O oxigênio parecia toxico ao meu ver, me fazia viva. E viver significava perecer no constante sofrimento na qual eu me dispunha. Eu mesma. Minha mente. Minha alma. Não por querer, não por não a expulsar, por somente aceitar meu destino tal qual ele era.  

—O que foi, filha? Quer me contar algo? Está tão quietinha esses dias. – Mamãe inquiriu desconfiada ao me ver calada no sofá, a televisão iluminava de forma fantasmagórica seu rosto, mas eu não me importei realmente.  -Está tarde, querida. Está tudo bem? 

Algo rasgou meu peito quando sorri para ela, tentando controlar a bagunça em mim entre tremedeiras e espasmos. Mamãe não percebeu, nunca percebia afinal. Ela, a dor, aquela que me infernizava todo minuto de todo dia, se tornava invisível aos outros em um piscar de olhos. Traiçoeira como era, manipuladora. 

—Está tudo bem, só quis assistir um pouco de TV. 

—Tem certeza? – Não, não tenho. Você é a minha mãe, como não vê? Eu me sinto oca por dentro! Sou tão fraca, mamãe! Me ajuda! Ela vai me levar! 

—Claro que tenho.  

Seu olhar se fixou em meu rosto por um longo segundo. Estendi a mão para segurar seu pulso e pedir que não me deixasse, mas meu membro não obedeceu minhas ordens. 

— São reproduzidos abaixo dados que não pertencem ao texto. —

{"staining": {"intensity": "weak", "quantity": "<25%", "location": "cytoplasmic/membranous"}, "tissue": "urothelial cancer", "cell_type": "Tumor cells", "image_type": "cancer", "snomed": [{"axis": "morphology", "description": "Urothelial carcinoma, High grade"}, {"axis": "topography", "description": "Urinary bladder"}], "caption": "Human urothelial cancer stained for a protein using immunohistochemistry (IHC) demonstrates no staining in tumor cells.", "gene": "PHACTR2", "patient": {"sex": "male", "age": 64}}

—Eu te amo, mamãe. Não esquece, tá?  

Confusão tomou sua expressão.  

—Eu também te amo, querida. Te amo mais que tudo. Tem certeza que está tudo bem?  

Não.  

—Sim. 

—Então, boa noite, meu bem. – Beijou-me a bochecha e entrou para o quarto.  

—Boa noite.  

O cômodo escureceu, assim como minha alma ali, aos cacos. Refleti por um segundo em como era bonito e macabro o paradoxo da existência. Vivemos para morrer. Morremos para viver. Não faria mal adiantar o processo para o universo naquela noite.